We have experimented with three tools to profile the memory usage of real OCaml applications. The first tool saves snapshots of the heap after every garbage collection. Snapshots can then be analysed to display the evolution of memory usage, with detailed information on the types of values, where they were allocated and from where they are still reachable. A second tool updates counters at every garbage collection event, it complements the first tool by providing insight on the behavior of the minor heap, and the values that are promoted or not to the major heap. Finally, a third tool samples allocations and saves stacks of function calls at these samples.

These tools have been used on real applications (Alt-Ergo, an SMT solver, or Cumulus, an Ocsigen website), and allowed us to track down and fix memory problems with these applications, such as useless copies of data structures and memory leaks.

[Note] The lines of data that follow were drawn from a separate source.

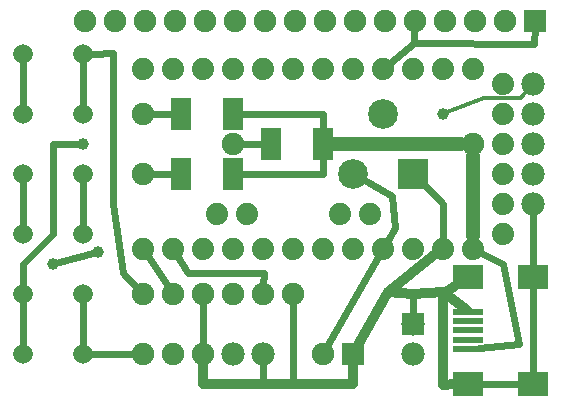
<source format=gtl>
G04 MADE WITH FRITZING*
G04 WWW.FRITZING.ORG*
G04 DOUBLE SIDED*
G04 HOLES PLATED*
G04 CONTOUR ON CENTER OF CONTOUR VECTOR*
%ASAXBY*%
%FSLAX23Y23*%
%MOIN*%
%OFA0B0*%
%SFA1.0B1.0*%
%ADD10C,0.075000*%
%ADD11C,0.065418*%
%ADD12C,0.039370*%
%ADD13C,0.078000*%
%ADD14C,0.075433*%
%ADD15C,0.099000*%
%ADD16C,0.074000*%
%ADD17R,0.075000X0.075000*%
%ADD18R,0.078000X0.078000*%
%ADD19R,0.099000X0.099000*%
%ADD20R,0.070866X0.106299*%
%ADD21R,0.098425X0.019685*%
%ADD22R,0.098425X0.078740*%
%ADD23C,0.024000*%
%ADD24C,0.032000*%
%ADD25C,0.048000*%
%ADD26C,0.012000*%
%LNCOPPER1*%
G90*
G70*
G54D10*
X476Y152D03*
X576Y152D03*
X676Y152D03*
X476Y352D03*
X576Y352D03*
X676Y352D03*
X776Y352D03*
X876Y352D03*
X976Y352D03*
X1176Y152D03*
X1076Y152D03*
G54D11*
X276Y152D03*
X76Y152D03*
X276Y352D03*
X76Y352D03*
X276Y952D03*
X76Y952D03*
X276Y1152D03*
X76Y1152D03*
X276Y552D03*
X76Y552D03*
X276Y752D03*
X76Y752D03*
G54D12*
X326Y491D03*
X176Y451D03*
G54D13*
X1376Y252D03*
X1376Y152D03*
X1376Y252D03*
X1376Y152D03*
G54D14*
X776Y852D03*
X475Y752D03*
X475Y952D03*
G54D12*
X276Y852D03*
G54D13*
X1776Y1052D03*
X1776Y952D03*
X1776Y852D03*
X1776Y752D03*
X1776Y652D03*
X1776Y1052D03*
X1776Y952D03*
X1776Y852D03*
X1776Y752D03*
X1776Y652D03*
G54D15*
X1176Y752D03*
X1376Y752D03*
X1276Y952D03*
X1176Y752D03*
X1376Y752D03*
X1276Y952D03*
G54D16*
X1676Y552D03*
X1676Y652D03*
X1676Y752D03*
X1676Y852D03*
X1676Y952D03*
X1676Y1052D03*
X1131Y617D03*
X1231Y617D03*
X721Y617D03*
X821Y617D03*
X1576Y502D03*
X1476Y502D03*
X1376Y502D03*
X1276Y502D03*
X1176Y502D03*
X1076Y502D03*
X976Y502D03*
X876Y502D03*
X776Y502D03*
X676Y502D03*
X576Y502D03*
X476Y502D03*
X476Y1102D03*
X576Y1102D03*
X676Y1102D03*
X776Y1102D03*
X876Y1102D03*
X976Y1102D03*
X1076Y1102D03*
X1176Y1102D03*
X1276Y1102D03*
X1376Y1102D03*
X1476Y1102D03*
X1576Y1102D03*
G54D14*
X1577Y851D03*
G54D10*
X1782Y1262D03*
X1682Y1262D03*
X1582Y1262D03*
X1482Y1262D03*
X1382Y1262D03*
X1282Y1262D03*
X1182Y1262D03*
X1082Y1262D03*
X982Y1262D03*
X882Y1262D03*
X782Y1262D03*
X682Y1262D03*
X582Y1262D03*
X482Y1262D03*
X382Y1262D03*
X282Y1262D03*
X1782Y1262D03*
X1682Y1262D03*
X1582Y1262D03*
X1482Y1262D03*
X1382Y1262D03*
X1282Y1262D03*
X1182Y1262D03*
X1082Y1262D03*
X982Y1262D03*
X882Y1262D03*
X782Y1262D03*
X682Y1262D03*
X582Y1262D03*
X482Y1262D03*
X382Y1262D03*
X282Y1262D03*
G54D12*
X1476Y951D03*
G54D13*
X876Y152D03*
X776Y152D03*
G54D17*
X1176Y152D03*
G54D18*
X1376Y252D03*
X1376Y252D03*
G54D19*
X1376Y752D03*
X1376Y752D03*
G54D20*
X602Y952D03*
X776Y952D03*
X902Y852D03*
X1076Y852D03*
X602Y752D03*
X776Y752D03*
G54D21*
X1559Y229D03*
X1559Y197D03*
X1559Y292D03*
X1559Y260D03*
G54D22*
X1776Y406D03*
X1776Y52D03*
X1559Y406D03*
X1559Y52D03*
G54D21*
X1559Y166D03*
G54D17*
X1782Y1262D03*
X1782Y1262D03*
G54D23*
X76Y985D02*
X76Y1118D01*
D02*
X76Y718D02*
X76Y585D01*
D02*
X76Y318D02*
X76Y185D01*
D02*
X376Y651D02*
X408Y420D01*
D02*
X408Y420D02*
X455Y372D01*
D02*
X374Y1153D02*
X376Y651D01*
D02*
X309Y1152D02*
X374Y1153D01*
D02*
X676Y180D02*
X676Y323D01*
G54D24*
D02*
X977Y52D02*
X877Y52D01*
D02*
X676Y51D02*
X676Y118D01*
G54D23*
D02*
X276Y185D02*
X276Y318D01*
D02*
X276Y718D02*
X276Y585D01*
D02*
X276Y1118D02*
X276Y985D01*
D02*
X560Y376D02*
X493Y476D01*
D02*
X879Y420D02*
X625Y421D01*
D02*
X625Y421D02*
X592Y475D01*
D02*
X877Y380D02*
X879Y420D01*
D02*
X194Y456D02*
X308Y487D01*
G54D24*
D02*
X1293Y358D02*
X1447Y479D01*
D02*
X1193Y181D02*
X1293Y358D01*
G54D23*
D02*
X1260Y475D02*
X1090Y177D01*
D02*
X805Y852D02*
X873Y852D01*
D02*
X573Y752D02*
X504Y752D01*
D02*
X573Y952D02*
X504Y952D01*
D02*
X1076Y899D02*
X1076Y952D01*
D02*
X1076Y952D02*
X806Y952D01*
D02*
X1076Y752D02*
X806Y752D01*
D02*
X1076Y804D02*
X1076Y752D01*
G54D25*
D02*
X1106Y852D02*
X1537Y851D01*
D02*
X1576Y811D02*
X1576Y544D01*
G54D23*
D02*
X1776Y372D02*
X1776Y86D01*
D02*
X1732Y52D02*
X1603Y52D01*
G54D24*
D02*
X1293Y358D02*
X1376Y352D01*
D02*
X1476Y357D02*
X1554Y296D01*
G54D23*
D02*
X1728Y185D02*
X1676Y451D01*
D02*
X1676Y451D02*
X1603Y488D01*
D02*
X1597Y170D02*
X1728Y185D01*
G54D24*
D02*
X1476Y357D02*
X1476Y46D01*
D02*
X1476Y46D02*
X1516Y49D01*
D02*
X1476Y352D02*
X1516Y378D01*
D02*
X977Y52D02*
X1175Y52D01*
D02*
X1175Y52D02*
X1176Y118D01*
G54D23*
D02*
X176Y552D02*
X176Y851D01*
D02*
X176Y851D02*
X257Y852D01*
D02*
X75Y451D02*
X176Y552D01*
D02*
X76Y385D02*
X75Y451D01*
D02*
X1776Y440D02*
X1776Y622D01*
D02*
X1476Y651D02*
X1398Y729D01*
D02*
X1476Y533D02*
X1476Y651D01*
D02*
X1307Y676D02*
X1203Y736D01*
D02*
X1314Y570D02*
X1307Y676D01*
D02*
X1291Y529D02*
X1314Y570D01*
D02*
X309Y152D02*
X447Y152D01*
D02*
X1378Y1187D02*
X1380Y1233D01*
D02*
X1780Y1183D02*
X1378Y1187D01*
D02*
X1781Y1239D02*
X1780Y1183D01*
G54D26*
D02*
X1488Y956D02*
X1611Y1004D01*
D02*
X1737Y1004D02*
X1760Y1033D01*
D02*
X1611Y1004D02*
X1737Y1004D01*
G54D23*
D02*
X977Y52D02*
X976Y323D01*
G54D24*
D02*
X1376Y352D02*
X1476Y357D01*
G54D23*
D02*
X1376Y352D02*
X1376Y282D01*
G54D24*
D02*
X877Y52D02*
X676Y51D01*
G54D23*
D02*
X877Y52D02*
X876Y122D01*
D02*
X1378Y1187D02*
X1300Y1122D01*
G04 End of Copper1*
M02*
</source>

OPAM, the OCaml package manager

Participants : Fabrice Le Fessant, Roberto Di Cosmo [IRILL] , Louis Gesbert [OCamlPro] .

With the growth of the OCaml community, the need for sharing libraries between users has lead to the development of a new package manager, called OPAM. OPAM is based on Dose, a library developed by the Mancoosi team at IRILL, to provide a unified format, CUDF, to query external dependency solvers. The specific needs of OPAM have driven interesting research and improvements on the Dose library, that have consequently opened new opportunities for improvements in OPAM, for the benefit of both software.

We have for example experimented with the design of a specific language [37] to describe optimization criteria, when managing OPAM packages. Indeed, depending on the actions (installation, upgrade, removal), the user might want to reach very different configurations, requiring an expressive power that go far beyond what traditional package managers can express in their configuration options. For example, during installation, the user would probably see as little compilation as possible, whereas upgrading is supposed to move the configuration to the most up-to-date state, with as much compilation as needed.

We have also proposed a new paradigm: multi-switch constraints, to model switches used in OPAM to handle different versions of OCaml on the same computer [41] . We proposed this new paradigm as a way to solve multiple problems (cross-compilation, multi-switch packages, per-switch repositories and application-specific switches). However, we expect this new paradigm to challenge the scalability of the current CUDF solvers used by OPAM, and to require important changes and optimization in the Dose library.